In ATMs, Not Votes, We Trust

When the ATM asks whether I want a receipt, I usually say no. When a Web site wants my credit card number, I usually say yes. When I pay bills online, there is no paper record of the transaction. In my failure to demand physical evidence when money changes hands, I am not very unusual. Most Americans now conduct at least some of their financial transactions without paper, or at least sleep happily knowing that others do. Yet when it comes to voting — a far simpler and more straightforward activity than electronic bank transfers — we suddenly become positively 19th century in our need for a physical record.

It is, if you think about it, quite inexplicable.

Two weeks after the election, the Internet rumor mill continues to spout stories of computer-stolen votes. No sooner are they disproved than others appear. Some are demanding an Ohio recount. Otherwise sober people are asking whether there can be smoke without fire. Last weekend the New York Times published an editorial that found “no evidence” of vote fraud but called electronic voting “a problem” all the same. After all, the editorial noted, there is “no way to be sure” that votes weren’t changed “by secret software” inside the machines. If you’re tempted to believe that analysis is rational, just ask yourself this question: Are you really sure that your bank isn’t using secret software to steal $9.72 from your retirement account every week? And if the answer is no, why aren’t you up in arms about that, too?

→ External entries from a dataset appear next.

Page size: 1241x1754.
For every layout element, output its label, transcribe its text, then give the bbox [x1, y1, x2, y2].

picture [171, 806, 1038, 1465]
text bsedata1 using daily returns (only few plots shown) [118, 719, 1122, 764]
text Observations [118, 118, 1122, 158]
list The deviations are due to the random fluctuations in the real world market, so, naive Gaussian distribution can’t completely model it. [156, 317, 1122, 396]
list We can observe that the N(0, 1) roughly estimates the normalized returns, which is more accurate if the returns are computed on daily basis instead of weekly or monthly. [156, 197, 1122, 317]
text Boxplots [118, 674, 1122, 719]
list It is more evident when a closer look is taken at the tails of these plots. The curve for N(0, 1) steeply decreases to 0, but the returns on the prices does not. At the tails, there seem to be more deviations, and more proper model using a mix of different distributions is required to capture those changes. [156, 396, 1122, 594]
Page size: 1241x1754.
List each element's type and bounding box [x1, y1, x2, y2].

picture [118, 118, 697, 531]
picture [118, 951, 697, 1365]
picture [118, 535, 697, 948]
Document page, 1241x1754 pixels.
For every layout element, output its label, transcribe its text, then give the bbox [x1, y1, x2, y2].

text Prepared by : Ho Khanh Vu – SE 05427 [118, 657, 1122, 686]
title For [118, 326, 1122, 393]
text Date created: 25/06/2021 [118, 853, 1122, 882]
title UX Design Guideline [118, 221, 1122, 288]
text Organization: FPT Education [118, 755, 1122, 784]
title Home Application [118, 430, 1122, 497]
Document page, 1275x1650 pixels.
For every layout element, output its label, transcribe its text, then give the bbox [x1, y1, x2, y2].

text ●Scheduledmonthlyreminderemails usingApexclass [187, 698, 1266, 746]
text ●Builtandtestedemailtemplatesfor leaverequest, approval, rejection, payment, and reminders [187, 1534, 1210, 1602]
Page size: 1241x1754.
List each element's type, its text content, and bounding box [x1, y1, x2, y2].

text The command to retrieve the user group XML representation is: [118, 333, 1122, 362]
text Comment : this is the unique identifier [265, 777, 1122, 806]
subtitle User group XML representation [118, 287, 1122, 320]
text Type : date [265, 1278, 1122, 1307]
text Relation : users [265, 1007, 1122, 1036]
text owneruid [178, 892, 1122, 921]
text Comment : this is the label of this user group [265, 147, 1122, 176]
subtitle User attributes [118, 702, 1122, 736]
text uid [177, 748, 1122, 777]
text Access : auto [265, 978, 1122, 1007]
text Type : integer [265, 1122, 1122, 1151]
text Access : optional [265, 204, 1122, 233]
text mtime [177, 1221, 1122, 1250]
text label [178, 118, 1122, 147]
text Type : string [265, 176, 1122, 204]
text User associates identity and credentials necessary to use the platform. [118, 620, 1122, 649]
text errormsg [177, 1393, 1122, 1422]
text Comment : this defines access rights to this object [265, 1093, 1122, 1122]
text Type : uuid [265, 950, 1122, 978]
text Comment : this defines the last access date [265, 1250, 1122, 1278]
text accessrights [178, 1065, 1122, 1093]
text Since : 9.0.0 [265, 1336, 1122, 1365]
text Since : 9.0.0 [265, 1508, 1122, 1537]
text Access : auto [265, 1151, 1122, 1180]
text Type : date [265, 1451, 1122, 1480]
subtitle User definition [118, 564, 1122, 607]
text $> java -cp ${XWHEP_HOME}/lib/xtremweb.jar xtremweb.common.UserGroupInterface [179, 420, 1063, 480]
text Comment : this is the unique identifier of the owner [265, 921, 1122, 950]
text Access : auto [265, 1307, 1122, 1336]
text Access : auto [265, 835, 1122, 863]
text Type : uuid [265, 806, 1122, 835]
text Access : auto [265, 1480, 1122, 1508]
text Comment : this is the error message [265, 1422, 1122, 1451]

Given our reliance on computerized accounting, the explanation for the American paranoia about computer voting cannot be rational. It must lie elsewhere, in some special part of the national psyche. Plenty of other nations are prone to conspiracy theories, of course: I’ve never forgotten a conversation I had with a Western-educated, business-suited Jordanian who explained to me that the two blue stripes on the Israeli flag represent the Nile and Euphrates rivers, the planned future borders of the Jewish state. But American conspiracies have their own peculiar flavor. They tend to involve concrete, significant historical events, and they almost always concern our own government, not external cabals. There are few European equivalents, for example, to the decades of speculation that have been devoted to the Kennedy assassination, which no government commission and no historian has ever put to rest. Surely the post-Sept. 11 rumors will have an equally long run: “The Bush administration knew in advance,” “The Bush family is protecting the Saudis” and “Did a plane really hit the Pentagon?” are all still fully current. There isn’t any reason why “They stole the 2004 election” shouldn’t live forever, too.

Some of this may be attributable to a phenomenon observed a few years ago by a British psychologist: The larger and more significant the event, the larger the explanation the human brain seems to require. In a big country such as America, political cataclysms are inevitably large and significant. For that reason, there had to be a second gunman on the grassy knoll, and no bearded madman could possibly bring down the World Trade Center without inside help. By the same logic, the reelection of someone so widely loathed on the island of Manhattan could only be made possible by secret software.

Perhaps this country’s distrust of its politicians plays a role too, as do our rarely acknowledged anxieties about the stability of our political system. All of the longest-running American conspiracy theories involve small groups of people inside the government who are secretly trying to pervert the system. They may spout the rhetoric of liberal democracy, but really they’re trying to accrue personal wealth, or dominate the oil markets, or propagate some immoral cause, or steal the election. At this particular moment in history, the political left is more worried about anti-democratic cells operating in the U.S. government, but throughout the 1990s, an era of swooping black helicopters, the right was far more paranoid.

Perhaps it’s a phenomenon that requires no special explanation. Maybe it’s healthy that we have so much faith in our paperless financial system, and so little in our paperless voting machines. Not many democracies have lasted as long as ours, after all. Sometimes conspiracy theories do prove to be true, and it’s important to remain vigilant.

Or maybe our anxieties are simply misplaced. Not long ago, I met a man who believes the U.S. financial system is an elaborate hoax perpetrated by the Federal Reserve. I laughed him off — but when I retire and find my bank account empty, I probably won’t think it’s so funny.